Janet Berry Hess is Assistant Professor of Art History in the Hutchins School at Sonoma State University. She received her Ph.D. from Harvard University, and has lectured at the University of Cape Town, the University of California Santa Cruz, and Northwestern University. Her book Gazing at the King: African Nationalism and Popular Culture is forthcoming with McFarland and Company Press. She has published numerous articles on the issues of nationalism, architecture, and visual culture.

William F. S. Miles is Professor of Political Science and Chair of International Development at Northeastern University, Boston. His Ph.D. is from The Fletcher School of Law and Diplomacy. As a Fulbright scholar in Nigeria (1983–1984, 1986), Miles was Research Associate with the Department of Sociology at Bayero University, Kano. Previously (1977-1979) he had served as a Peace Corps Volunteer in Niger. In 1988, he published Elections in Nigeria: A Grassroots Perspective (Lynne Rienner Publishers).
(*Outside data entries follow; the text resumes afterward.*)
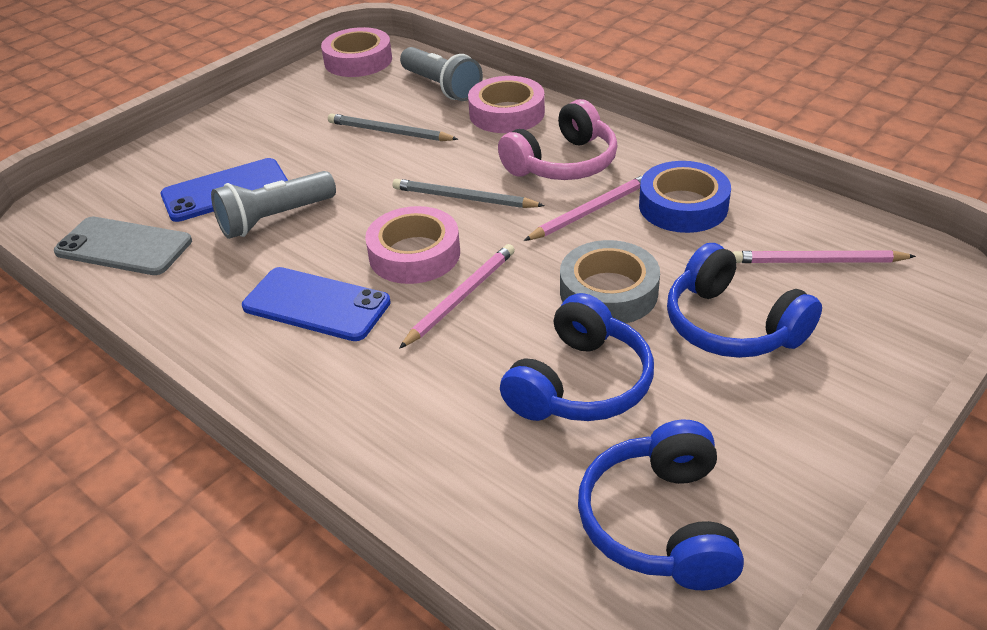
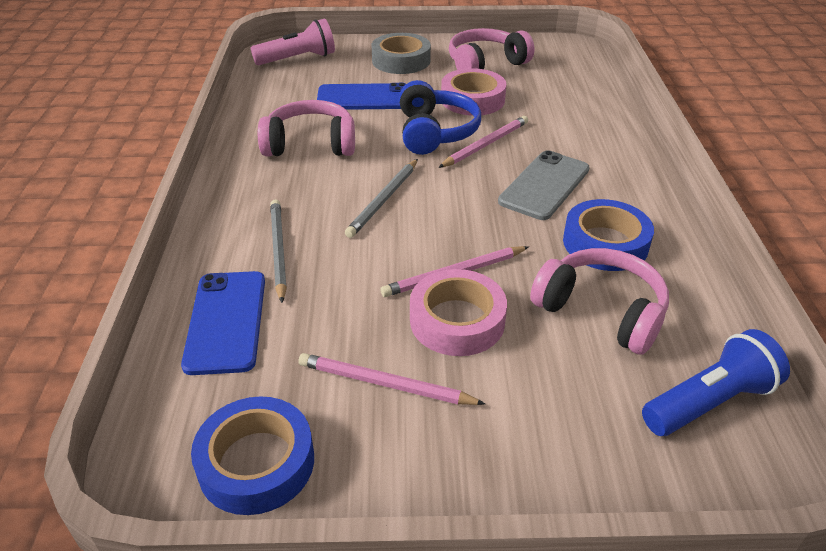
blue flashlight: none = 0 -> [642,329,790,436] = 1
blue headphones: [500,293,654,421] [578,419,744,590] [667,243,822,358] = 3 -> [399,80,481,155] = 1
blue tape: [639,161,731,233] = 1 -> [191,396,314,515] [563,199,654,271] = 2
grey flashlight: [211,171,336,239] [400,47,483,101] = 2 -> none = 0
pink flashlight: none = 0 -> [251,19,335,65] = 1
pink headphones: [498,99,618,180] = 1 -> [258,100,355,156] [449,28,535,70] [530,248,669,355] = 3
pink tape: [321,27,392,77] [365,206,460,284] [468,76,545,133] = 3 -> [410,269,507,356] [441,68,507,116] = 2

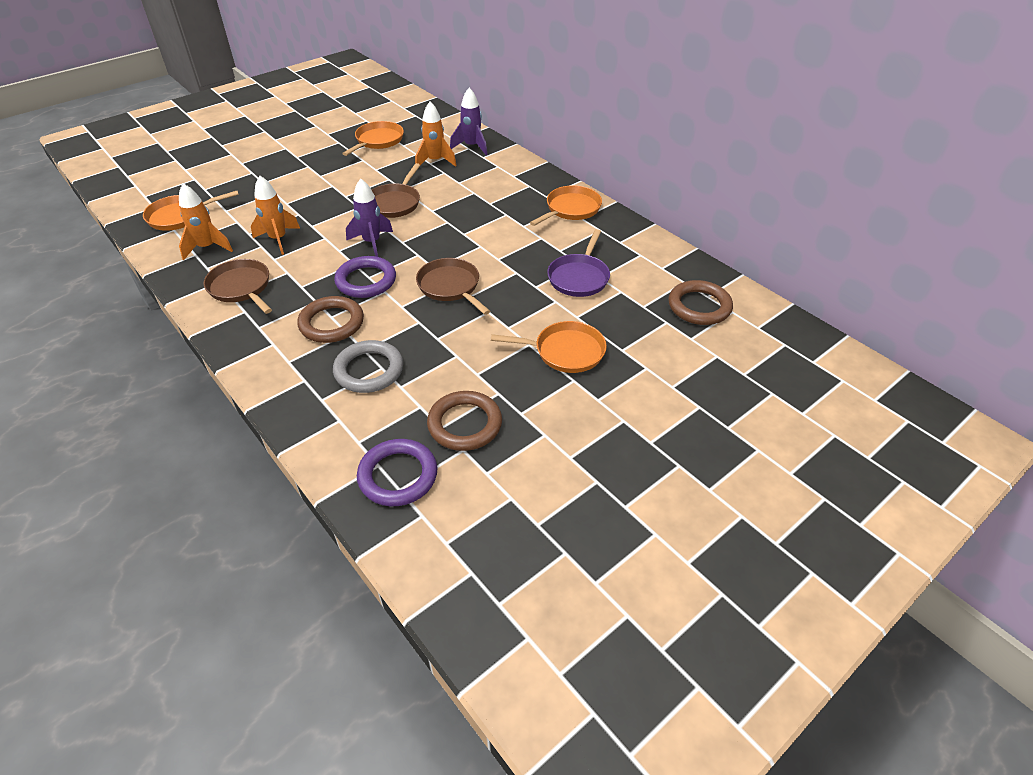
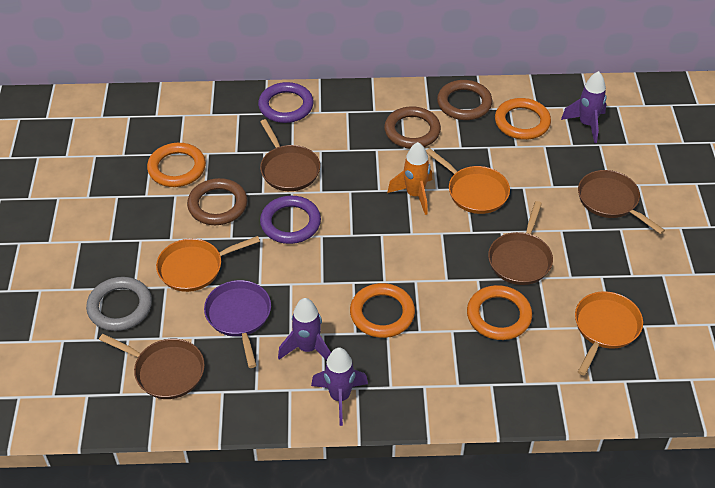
brown pan: [204,259,272,314] [372,163,420,218] [416,258,490,315] = 3 -> [99,334,205,399] [260,119,320,191] [488,201,553,285] [578,170,665,234] = 4
orange pan: [143,191,239,231] [342,121,404,156] [491,321,607,373] [530,185,602,226] = 4 -> [156,236,260,292] [426,148,510,214] [575,291,643,376] = 3
orange ring: none = 0 -> [147,143,206,187] [350,283,415,338] [467,285,532,340] [495,98,551,140] = 4
orange rocket: [179,184,233,260] [251,176,300,255] [415,102,457,167] = 3 -> [387,142,432,215] = 1
purple rocket: [346,179,393,257] [450,88,487,155] = 2 -> [278,298,331,361] [311,348,368,426] [561,71,607,143] = 3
His Hausaland Divided: Colonialism and Independence in Nigeria and Niger (Cornell University Press, 1994) was selected by Choice magazine as an "Outstanding Academic Book" and cited in the Encyclopedia Brittanica Book of the Year for having made a "significant contribution to learning" in the field of History of Mankind.

Diri I.Teilanyo obtained a B.A. Ed Honours degree from the University of Nigeria, Nsukka and an M.A. degree in English from the University of Benin, Nigeria. He is presently waiting to defend his Ph.D degree from the same University on the Use of Non-Standard English for Artistic Expression. He has published articles in several journals on English as a Second Language, literary stylistics, and translatology.

Ian E. A. Yeboah is Associate Professor of Geography and Black World Studies at Miami University, Oxford, Ohio. He received his Ph.D. from the University of Calgary, Canada, in 1994. His research and publications focus on economic status of urban residents and spatial structure of urban places in Sub-Saharan Africa. He has extensive research experience in Ghana.